We are all guilty of it, it’s very easy to quickly type something into the address bar of your browser and hit enter before you realise that you have made a typing error. For example if your quickly typing in “Facebook.com” you may accidently type in “Favebook.com” and if you hit enter you will find yourself on a page full of adverts, and this is where Google make their money.
According to a study at Harvard University, Google could be raking in some $497 Million a year from people simply typing topographical errors that mimic similar sites into the address search bar. This practice is known as “Typosquatting”, which is when people register domain names similar to existing ones and when a user lands on it they are presented with a page of adverts.
Moore and Edelman used a list of common spelling mistakes to generate another list of possible typo domains for the 3,264 most popular “.com” websites, as determined by Alexa.com rankings.
They study estimates that 0.60% of uses who type in Google.com make an error. This may seem like a small amount, but when you consider that Google.com gets an average of 425060000 a day, it means that there is 2566230 daily visitors who land on typo sites, and that’s a lot!
With help from software, the researchers crawled 285,000 of some 900,000 “misspelled” sites to estimate what revenue the domains are generating. When we have a look at some of those results we see that some serious cash was made.
Expanding to the top 100,000 sites, retaining the 0.7% estimated ratio of typosquatting site, we estimate that typo domains collectively receive at least 68.2 million daily visitors. If these typo domains were treated as a single website, that site would be ranked by Alexa as the 10th most popular website in the world. It would be more popular, in unique daily visitors, than twitter.com, myspace.com, or amazon.com!

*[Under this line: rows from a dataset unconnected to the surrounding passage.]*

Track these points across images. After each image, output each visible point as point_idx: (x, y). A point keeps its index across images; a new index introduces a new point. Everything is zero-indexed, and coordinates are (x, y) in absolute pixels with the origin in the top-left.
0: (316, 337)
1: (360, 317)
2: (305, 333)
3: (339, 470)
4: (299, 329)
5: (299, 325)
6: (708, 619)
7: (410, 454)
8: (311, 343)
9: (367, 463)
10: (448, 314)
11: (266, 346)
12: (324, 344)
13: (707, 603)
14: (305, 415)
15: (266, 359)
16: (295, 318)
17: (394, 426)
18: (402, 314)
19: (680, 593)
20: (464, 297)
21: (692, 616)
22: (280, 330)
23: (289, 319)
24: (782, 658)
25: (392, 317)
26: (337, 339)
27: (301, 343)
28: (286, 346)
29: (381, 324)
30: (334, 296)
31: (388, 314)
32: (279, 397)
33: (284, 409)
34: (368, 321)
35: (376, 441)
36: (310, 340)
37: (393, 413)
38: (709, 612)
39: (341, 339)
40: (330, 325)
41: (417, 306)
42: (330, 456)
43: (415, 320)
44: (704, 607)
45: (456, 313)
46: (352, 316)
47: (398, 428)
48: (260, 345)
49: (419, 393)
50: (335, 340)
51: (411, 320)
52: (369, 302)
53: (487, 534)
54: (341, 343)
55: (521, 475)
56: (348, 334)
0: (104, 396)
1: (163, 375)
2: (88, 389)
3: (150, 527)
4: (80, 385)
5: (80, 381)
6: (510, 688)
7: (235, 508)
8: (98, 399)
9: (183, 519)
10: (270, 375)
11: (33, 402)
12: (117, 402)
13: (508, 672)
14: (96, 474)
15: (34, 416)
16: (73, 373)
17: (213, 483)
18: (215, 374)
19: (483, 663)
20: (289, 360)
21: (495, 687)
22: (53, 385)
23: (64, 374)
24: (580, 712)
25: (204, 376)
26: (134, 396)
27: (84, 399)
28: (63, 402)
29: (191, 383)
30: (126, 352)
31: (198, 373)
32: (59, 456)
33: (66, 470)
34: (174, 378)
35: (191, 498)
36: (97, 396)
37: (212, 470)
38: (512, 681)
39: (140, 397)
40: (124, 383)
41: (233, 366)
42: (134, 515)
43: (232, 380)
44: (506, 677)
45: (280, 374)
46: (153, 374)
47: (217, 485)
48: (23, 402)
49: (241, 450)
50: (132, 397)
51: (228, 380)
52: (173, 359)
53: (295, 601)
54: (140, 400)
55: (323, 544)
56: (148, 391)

The researchers estimate that almost 60% of these sites have ads supplied by Google who make their money from adverts. With a bit of simple maths that works out at about $497 million per year in revenue. However it’s up to Google remove ads from these “misspelled” domains if the owner of the original site complains, but I’m sure Google wouldn’t be to pushed to remove ads from sites that are making them lots of money.